Statistical analyses

The statistical analysis was performed utilizing IBM SPSS Statistics (Version 26.0, IBM Corp., Armonk, NY, USA). The characteristics of the study population are reported as percentages for categorical variables, means ± standard deviation (SDs) for normally distributed variables, and medians (interquartile ranges) for non-normally distributed variables. Comparisons between the groups, including those with higher and lower diet quality or current and non-smokers, were performed using the chi-square test for categorical variables, independent sample t-test for normally distributed continuous variables, and the Mann‒Whitney U test for non-normally distributed variables. Our study did not encounter missing data.
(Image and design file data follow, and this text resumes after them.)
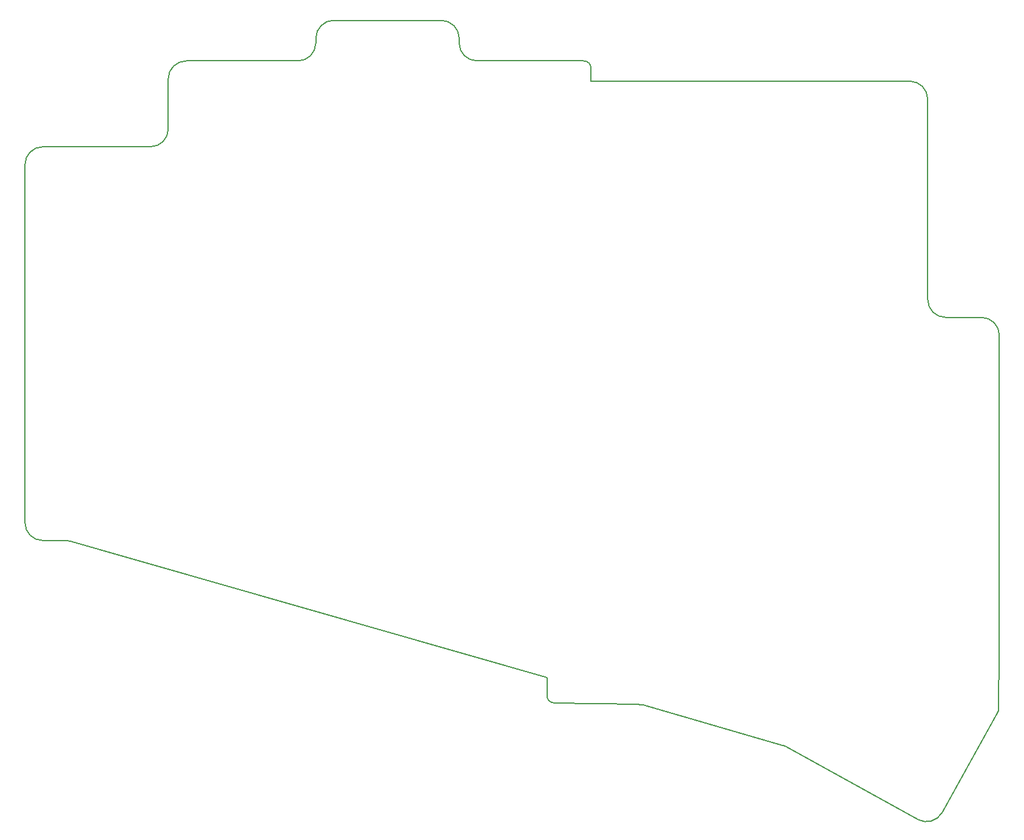
<source format=gbr>
%TF.GenerationSoftware,KiCad,Pcbnew,6.0.11+dfsg-1*%
%TF.CreationDate,2023-05-31T00:32:04+03:00*%
%TF.ProjectId,pcb,7063622e-6b69-4636-9164-5f7063625858,v1.0.0*%
%TF.SameCoordinates,Original*%
%TF.FileFunction,Profile,NP*%
%FSLAX46Y46*%
G04 Gerber Fmt 4.6, Leading zero omitted, Abs format (unit mm)*
G04 Created by KiCad (PCBNEW 6.0.11+dfsg-1) date 2023-05-31 00:32:04*
%MOMM*%
%LPD*%
G01*
G04 APERTURE LIST*
%TA.AperFunction,Profile*%
%ADD10C,0.150000*%
%TD*%
G04 APERTURE END LIST*
D10*
X-7500000Y46500000D02*
G75*
G03*
X-10000000Y44000000I0J-2500000D01*
G01*
X-10000000Y-6000000D02*
G75*
G03*
X-7500000Y-8500000I2500000J0D01*
G01*
X30600000Y61000000D02*
X30600000Y61666667D01*
X10000000Y49000000D02*
X10000000Y56000000D01*
X114610860Y-47470491D02*
G75*
G03*
X118009420Y-46495989I1212040J2186491D01*
G01*
X-3625116Y-8596846D02*
G75*
G03*
X-4314209Y-8500000I-689094J-2403150D01*
G01*
X28100000Y58500000D02*
G75*
G03*
X30600000Y61000000I0J2500000D01*
G01*
X69000000Y55666667D02*
X69000000Y57500000D01*
X62870482Y-30175119D02*
G75*
G03*
X63852872Y-31192419I999818J-17481D01*
G01*
X126000000Y-3272784D02*
X125991776Y-23775763D01*
X115999967Y25166667D02*
G75*
G03*
X118500000Y22666667I2500033J33D01*
G01*
X33100000Y64166670D02*
G75*
G03*
X30600000Y61666667I0J-2500000D01*
G01*
X125999967Y20166667D02*
G75*
G03*
X123500000Y22666667I-2499967J33D01*
G01*
X96284767Y-37312192D02*
G75*
G03*
X95761833Y-37095595I-1211967J-2186508D01*
G01*
X118009420Y-46495989D02*
X125863336Y-32327149D01*
X115999967Y53166667D02*
G75*
G03*
X113500000Y55666667I-2499967J33D01*
G01*
X96284763Y-37312200D02*
X114610847Y-47470514D01*
X33100000Y64166667D02*
X48100000Y64166667D01*
X125843430Y-32274469D02*
X125765855Y-32273115D01*
X7500000Y46500000D02*
G75*
G03*
X10000000Y49000000I0J2500000D01*
G01*
X50599967Y61666667D02*
G75*
G03*
X48100000Y64166667I-2499967J33D01*
G01*
X76225284Y-31493573D02*
G75*
G03*
X75579820Y-31397114I-689084J-2403227D01*
G01*
X62914089Y-27676656D02*
X-3625116Y-8596846D01*
X63852873Y-31192420D02*
X75579820Y-31397114D01*
X12500000Y58500000D02*
X28100000Y58500000D01*
X69000000Y55666667D02*
X113500000Y55666667D01*
X50600000Y61666667D02*
X50600000Y61000000D01*
X-10000000Y-6000000D02*
X-10000000Y44000000D01*
X12500000Y58500000D02*
G75*
G03*
X10000000Y56000000I0J-2500000D01*
G01*
X50600000Y61000000D02*
G75*
G03*
X53100000Y58500000I2500000J0D01*
G01*
X118500000Y22666667D02*
X123500000Y22666667D01*
X53100000Y58500000D02*
X68000000Y58500000D01*
X126000000Y-3272784D02*
X126000000Y20166667D01*
X76225282Y-31493579D02*
X95761832Y-37095595D01*
X116000000Y25166667D02*
X116000000Y53166667D01*
X62914089Y-27676656D02*
X62870478Y-30175119D01*
X125991776Y-23775763D02*
X125843430Y-32274469D01*
X125765855Y-32273115D02*
X125863336Y-32327149D01*
X69000000Y57500000D02*
G75*
G03*
X68000000Y58500000I-1000000J0D01*
G01*
X-7500000Y-8500000D02*
X-4314210Y-8500000D01*
X-7500000Y46500000D02*
X7500000Y46500000D01*
M02*

</source>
Cox proportional hazard regression was employed to explore the associations of DQI quartiles and smoking status (non-smokers vs current smokers) with the incidence of HTN, stroke, CVDs, and all-cause mortality. The duration of follow-up was calculated from the enrollment date in the study until the occurrence of the first CVDs or mortality event or until the last follow-up date. Additionally, for the incidence of HTN, the follow-up duration was defined as the midpoint between the date of the follow-up visit where HTN was initially identified and the last follow-up visit preceding the diagnosis.
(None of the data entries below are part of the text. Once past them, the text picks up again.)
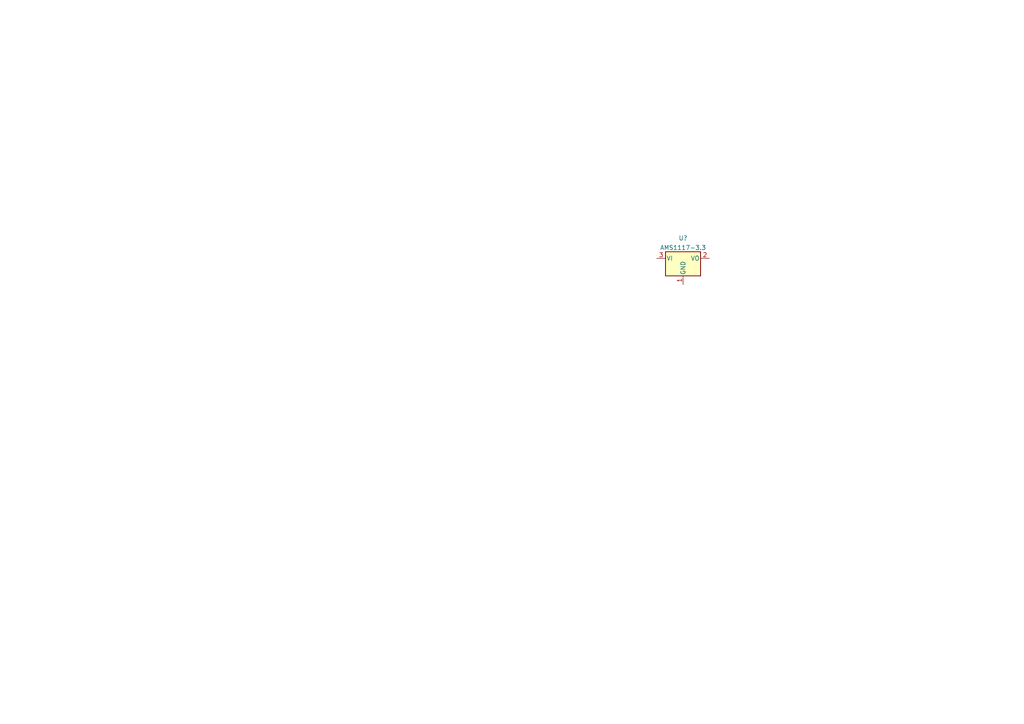
<source format=kicad_sch>
(kicad_sch (version 20211123) (generator eeschema)

  (uuid c4e5f4b1-3784-4173-92ec-f445bea03d2c)

  (paper "A4")

  


  (symbol (lib_id "Regulator_Linear:AMS1117-3.3") (at 198.12 74.93 0) (unit 1)
    (in_bom yes) (on_board yes) (fields_autoplaced)
    (uuid 45580b2c-f853-4bae-b48d-8b2b7a8c9649)
    (property "Reference" "U?" (id 0) (at 198.12 69.0585 0))
    (property "Value" "AMS1117-3.3" (id 1) (at 198.12 71.8336 0))
    (property "Footprint" "Package_TO_SOT_SMD:SOT-223-3_TabPin2" (id 2) (at 198.12 69.85 0)
      (effects (font (size 1.27 1.27)) hide)
    )
    (property "Datasheet" "http://www.advanced-monolithic.com/pdf/ds1117.pdf" (id 3) (at 200.66 81.28 0)
      (effects (font (size 1.27 1.27)) hide)
    )
    (pin "1" (uuid 80215c98-408c-4508-93c7-1e56cf06a8a8))
    (pin "2" (uuid 211ba5f5-6627-4b10-b9d4-2b719a124b05))
    (pin "3" (uuid 306245f6-c9a6-4171-8c7a-27ad4c131cc8))
  )

  (sheet_instances
    (path "/" (page "1"))
  )

  (symbol_instances
    (path "/45580b2c-f853-4bae-b48d-8b2b7a8c9649"
      (reference "U?") (unit 1) (value "AMS1117-3.3") (footprint "Package_TO_SOT_SMD:SOT-223-3_TabPin2")
    )
  )
)

</source>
Additionally, an interaction analysis was conducted based on the joint classification of DQIs (median; higher/lower) and smoking status (current smokers/non-smokers). For the interaction analysis, four groups were created: 1) current smokers with lower diet quality, 2) current smokers with higher diet quality, 3) non-smokers with lower diet quality, and 4) non-smokers with higher diet quality. The hazard ratios (HRs) and their associated 95% confidence intervals (CIs) for each outcome were determined across the categories considering “current smokers with poor diet quality” as a reference group. Variables that had significant associations with CVDs and HTN according to the univariate analysis (P < 0.05), were included in the statistical analyses as confounding factors. Model 1 was adjusted for sex, age, SBP, FBS, serum TC, serum TG, serum HDL-C, energy intake, BMI, and physical activity. Additionally, Model 2 was adjusted for medication use, employment status, education level, and family history of premature CVDs. The fitness of the multivariable models was determined using Harrel’s C index48. To obtain P values for interactions, smoking status, diet quality status, and their interaction terms were included in the unadjusted Cox model. The results include HR (95% CI) for each comparison. The proportional hazards assumption was checked using the graph of the log(−log(survival)) versus the log of survival time, and the assumption was satisfied (lines in the plots were parallel). All P values were derived from two-sided tests, and values less than 0.05 were considered to indicate statistical significance.

Ethics approval and consent to participate

The study followed the Declaration of Helsinki by obtaining informed consent from participants and receiving approval from the Ethics Committee of the Iran University of Medical Sciences (IR.IUMS.REC.1402.138).